Page images and extracted text:
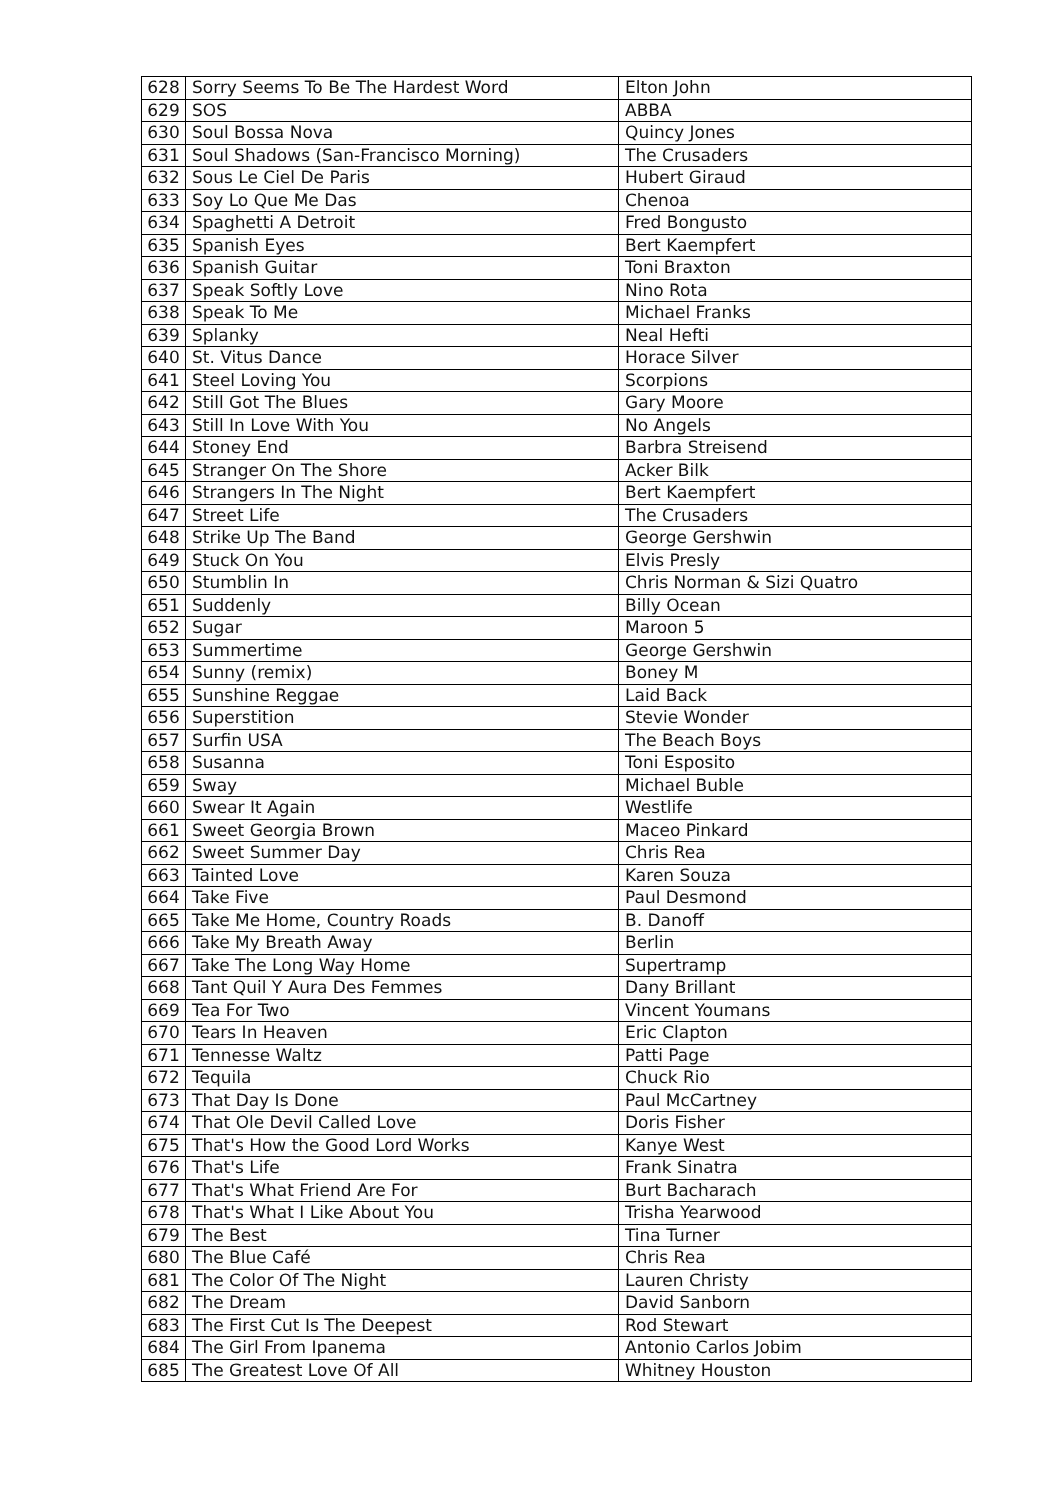| 628 | Sorry Seems To Be The Hardest Word | Elton John |
| 629 | SOS | ABBA |
| 630 | Soul Bossa Nova | Quincy Jones |
| 631 | Soul Shadows (San-Francisco Morning) | The Crusaders |
| 632 | Sous Le Ciel De Paris | Hubert Giraud |
| 633 | Soy Lo Que Me Das | Chenoa |
| 634 | Spaghetti A Detroit | Fred Bongusto |
| 635 | Spanish Eyes | Bert Kaempfert |
| 636 | Spanish Guitar | Toni Braxton |
| 637 | Speak Softly Love | Nino Rota |
| 638 | Speak To Me | Michael Franks |
| 639 | Splanky | Neal Hefti |
| 640 | St. Vitus Dance | Horace Silver |
| 641 | Steel Loving You | Scorpions |
| 642 | Still Got The Blues | Gary Moore |
| 643 | Still In Love With You | No Angels |
| 644 | Stoney End | Barbra Streisend |
| 645 | Stranger On The Shore | Acker Bilk |
| 646 | Strangers In The Night | Bert Kaempfert |
| 647 | Street Life | The Crusaders |
| 648 | Strike Up The Band | George Gershwin |
| 649 | Stuck On You | Elvis Presly |
| 650 | Stumblin In | Chris Norman & Sizi Quatro |
| 651 | Suddenly | Billy Ocean |
| 652 | Sugar | Maroon 5 |
| 653 | Summertime | George Gershwin |
| 654 | Sunny (remix) | Boney M |
| 655 | Sunshine Reggae | Laid Back |
| 656 | Superstition | Stevie Wonder |
| 657 | Surfin USA | The Beach Boys |
| 658 | Susanna | Toni Esposito |
| 659 | Sway | Michael Buble |
| 660 | Swear It Again | Westlife |
| 661 | Sweet Georgia Brown | Maceo Pinkard |
| 662 | Sweet Summer Day | Chris Rea |
| 663 | Tainted Love | Karen Souza |
| 664 | Take Five | Paul Desmond |
| 665 | Take Me Home, Country Roads | B. Danoff |
| 666 | Take My Breath Away | Berlin |
| 667 | Take The Long Way Home | Supertramp |
| 668 | Tant Quil Y Aura Des Femmes | Dany Brillant |
| 669 | Tea For Two | Vincent Youmans |
| 670 | Tears In Heaven | Eric Clapton |
| 671 | Tennesse Waltz | Patti Page |
| 672 | Tequila | Chuck Rio |
| 673 | That Day Is Done | Paul McCartney |
| 674 | That Ole Devil Called Love | Doris Fisher |
| 675 | That's How the Good Lord Works | Kanye West |
| 676 | That's Life | Frank Sinatra |
| 677 | That's What Friend Are For | Burt Bacharach |
| 678 | That's What I Like About You | Trisha Yearwood |
| 679 | The Best | Tina Turner |
| 680 | The Blue Café | Chris Rea |
| 681 | The Color Of The Night | Lauren Christy |
| 682 | The Dream | David Sanborn |
| 683 | The First Cut Is The Deepest | Rod Stewart |
| 684 | The Girl From Ipanema | Antonio Carlos Jobim |
| 685 | The Greatest Love Of All | Whitney Houston |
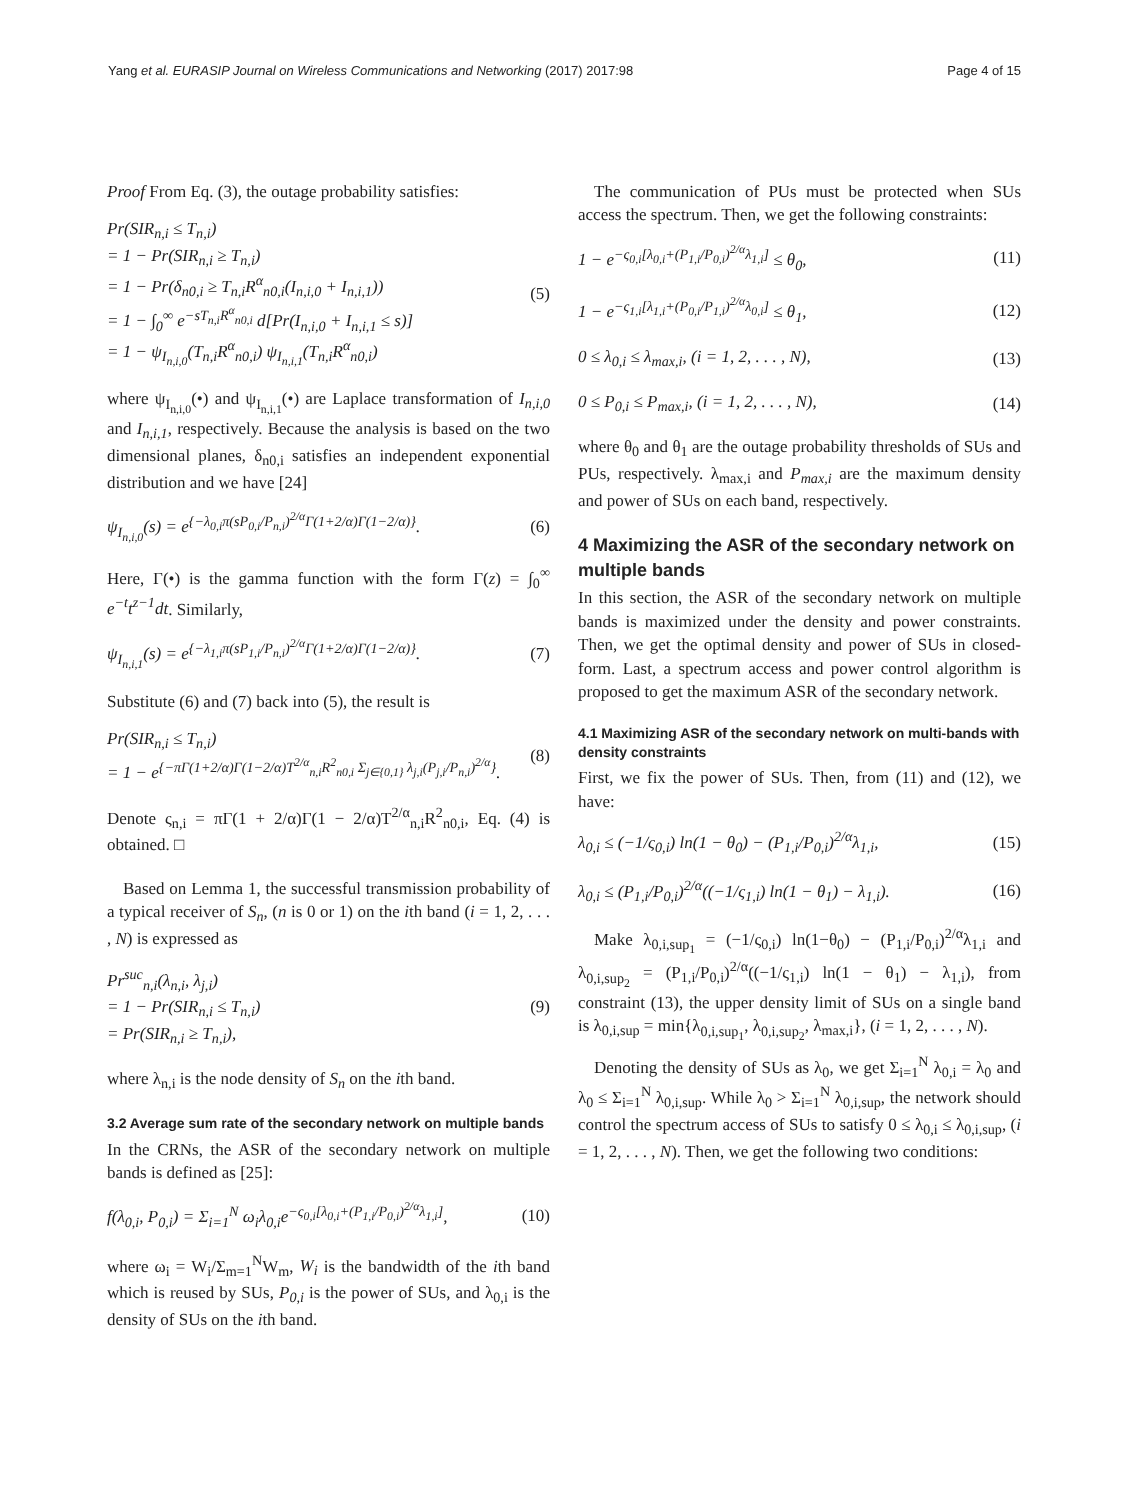Yang et al. EURASIP Journal on Wireless Communications and Networking (2017) 2017:98 Page 4 of 15
Proof From Eq. (3), the outage probability satisfies:
Pr(SIR<sub>n,i</sub> ≤ T<sub>n,i</sub>)
= 1 − Pr(SIR<sub>n,i</sub> ≥ T<sub>n,i</sub>)
= 1 − Pr(δ<sub>n0,i</sub> ≥ T<sub>n,i</sub>R<sup>α</sup><sub>n0,i</sub>(I<sub>n,i,0</sub> + I<sub>n,i,1</sub>))
= 1 − ∫<sub>0</sub><sup>∞</sup> e<sup>−sT<sub>n,i</sub>R<sup>α</sup><sub>n0,i</sub></sup> d[Pr(I<sub>n,i,0</sub> + I<sub>n,i,1</sub> ≤ s)]
= 1 − ψ<sub>I<sub>n,i,0</sub></sub>(T<sub>n,i</sub>R<sup>α</sup><sub>n0,i</sub>) ψ<sub>I<sub>n,i,1</sub></sub>(T<sub>n,i</sub>R<sup>α</sup><sub>n0,i</sub>)
(5)
where ψ<sub>I<sub>n,i,0</sub></sub>(•) and ψ<sub>I<sub>n,i,1</sub></sub>(•) are Laplace transformation of I<sub>n,i,0</sub> and I<sub>n,i,1</sub>, respectively. Because the analysis is based on the two dimensional planes, δ<sub>n0,i</sub> satisfies an independent exponential distribution and we have [24]
ψ<sub>I<sub>n,i,0</sub></sub>(s) = e<sup>{−λ<sub>0,i</sub>π(sP<sub>0,i</sub>/P<sub>n,i</sub>)<sup>2/α</sup>Γ(1+2/α)Γ(1−2/α)}</sup>.
(6)
Here, Γ(•) is the gamma function with the form Γ(z) = ∫<sub>0</sub><sup>∞</sup> e<sup>−t</sup>t<sup>z−1</sup>dt. Similarly,
ψ<sub>I<sub>n,i,1</sub></sub>(s) = e<sup>{−λ<sub>1,i</sub>π(sP<sub>1,i</sub>/P<sub>n,i</sub>)<sup>2/α</sup>Γ(1+2/α)Γ(1−2/α)}</sup>.
(7)
Substitute (6) and (7) back into (5), the result is
Pr(SIR<sub>n,i</sub> ≤ T<sub>n,i</sub>)
= 1 − e<sup>{−πΓ(1+2/α)Γ(1−2/α)T<sup>2/α</sup><sub>n,i</sub>R<sup>2</sup><sub>n0,i</sub> Σ<sub>j∈{0,1}</sub> λ<sub>j,i</sub>(P<sub>j,i</sub>/P<sub>n,i</sub>)<sup>2/α</sup>}</sup>.
(8)
Denote ς<sub>n,i</sub> = πΓ(1 + 2/α)Γ(1 − 2/α)T<sup>2/α</sup><sub>n,i</sub>R<sup>2</sup><sub>n0,i</sub>, Eq. (4) is obtained. □
Based on Lemma 1, the successful transmission probability of a typical receiver of S<sub>n</sub>, (n is 0 or 1) on the ith band (i = 1, 2, . . . , N) is expressed as
Pr<sup>suc</sup><sub>n,i</sub>(λ<sub>n,i</sub>, λ<sub>j,i</sub>)
= 1 − Pr(SIR<sub>n,i</sub> ≤ T<sub>n,i</sub>)
= Pr(SIR<sub>n,i</sub> ≥ T<sub>n,i</sub>),
(9)
where λ<sub>n,i</sub> is the node density of S<sub>n</sub> on the ith band.
3.2 Average sum rate of the secondary network on multiple bands
In the CRNs, the ASR of the secondary network on multiple bands is defined as [25]:
f(λ<sub>0,i</sub>, P<sub>0,i</sub>) = Σ<sub>i=1</sub><sup>N</sup> ω<sub>i</sub>λ<sub>0,i</sub>e<sup>−ς<sub>0,i</sub>[λ<sub>0,i</sub>+(P<sub>1,i</sub>/P<sub>0,i</sub>)<sup>2/α</sup>λ<sub>1,i</sub>]</sup>,
(10)
where ω<sub>i</sub> = W<sub>i</sub>/Σ<sub>m=1</sub><sup>N</sup>W<sub>m</sub>, W<sub>i</sub> is the bandwidth of the ith band which is reused by SUs, P<sub>0,i</sub> is the power of SUs, and λ<sub>0,i</sub> is the density of SUs on the ith band.
The communication of PUs must be protected when SUs access the spectrum. Then, we get the following constraints:
1 − e<sup>−ς<sub>0,i</sub>[λ<sub>0,i</sub>+(P<sub>1,i</sub>/P<sub>0,i</sub>)<sup>2/α</sup>λ<sub>1,i</sub>]</sup> ≤ θ<sub>0</sub>,
(11)
1 − e<sup>−ς<sub>1,i</sub>[λ<sub>1,i</sub>+(P<sub>0,i</sub>/P<sub>1,i</sub>)<sup>2/α</sup>λ<sub>0,i</sub>]</sup> ≤ θ<sub>1</sub>,
(12)
0 ≤ λ<sub>0,i</sub> ≤ λ<sub>max,i</sub>, (i = 1, 2, . . . , N),
(13)
0 ≤ P<sub>0,i</sub> ≤ P<sub>max,i</sub>, (i = 1, 2, . . . , N),
(14)
where θ<sub>0</sub> and θ<sub>1</sub> are the outage probability thresholds of SUs and PUs, respectively. λ<sub>max,i</sub> and P<sub>max,i</sub> are the maximum density and power of SUs on each band, respectively.
4 Maximizing the ASR of the secondary network on multiple bands
In this section, the ASR of the secondary network on multiple bands is maximized under the density and power constraints. Then, we get the optimal density and power of SUs in closed-form. Last, a spectrum access and power control algorithm is proposed to get the maximum ASR of the secondary network.
4.1 Maximizing ASR of the secondary network on multi-bands with density constraints
First, we fix the power of SUs. Then, from (11) and (12), we have:
λ<sub>0,i</sub> ≤ (−1/ς<sub>0,i</sub>) ln(1 − θ<sub>0</sub>) − (P<sub>1,i</sub>/P<sub>0,i</sub>)<sup>2/α</sup>λ<sub>1,i</sub>,
(15)
λ<sub>0,i</sub> ≤ (P<sub>1,i</sub>/P<sub>0,i</sub>)<sup>2/α</sup>((−1/ς<sub>1,i</sub>) ln(1 − θ<sub>1</sub>) − λ<sub>1,i</sub>).
(16)
Make λ<sub>0,i,sup<sub>1</sub></sub> = (−1/ς<sub>0,i</sub>) ln(1−θ<sub>0</sub>) − (P<sub>1,i</sub>/P<sub>0,i</sub>)<sup>2/α</sup>λ<sub>1,i</sub> and λ<sub>0,i,sup<sub>2</sub></sub> = (P<sub>1,i</sub>/P<sub>0,i</sub>)<sup>2/α</sup>((−1/ς<sub>1,i</sub>) ln(1 − θ<sub>1</sub>) − λ<sub>1,i</sub>), from constraint (13), the upper density limit of SUs on a single band is λ<sub>0,i,sup</sub> = min{λ<sub>0,i,sup<sub>1</sub></sub>, λ<sub>0,i,sup<sub>2</sub></sub>, λ<sub>max,i</sub>}, (i = 1, 2, . . . , N).
Denoting the density of SUs as λ<sub>0</sub>, we get Σ<sub>i=1</sub><sup>N</sup> λ<sub>0,i</sub> = λ<sub>0</sub> and λ<sub>0</sub> ≤ Σ<sub>i=1</sub><sup>N</sup> λ<sub>0,i,sup</sub>. While λ<sub>0</sub> > Σ<sub>i=1</sub><sup>N</sup> λ<sub>0,i,sup</sub>, the network should control the spectrum access of SUs to satisfy 0 ≤ λ<sub>0,i</sub> ≤ λ<sub>0,i,sup</sub>, (i = 1, 2, . . . , N). Then, we get the following two conditions:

**What needs to be done**: Leaving every picture behind, retype the entries above exactly, from the first line through the line with "Das | Chenoa |", and stop there.

**The answer**:
| 628 | Sorry Seems To Be The Hardest Word | Elton John |
| 629 | SOS | ABBA |
| 630 | Soul Bossa Nova | Quincy Jones |
| 631 | Soul Shadows (San-Francisco Morning) | The Crusaders |
| 632 | Sous Le Ciel De Paris | Hubert Giraud |
| 633 | Soy Lo Que Me Das | Chenoa |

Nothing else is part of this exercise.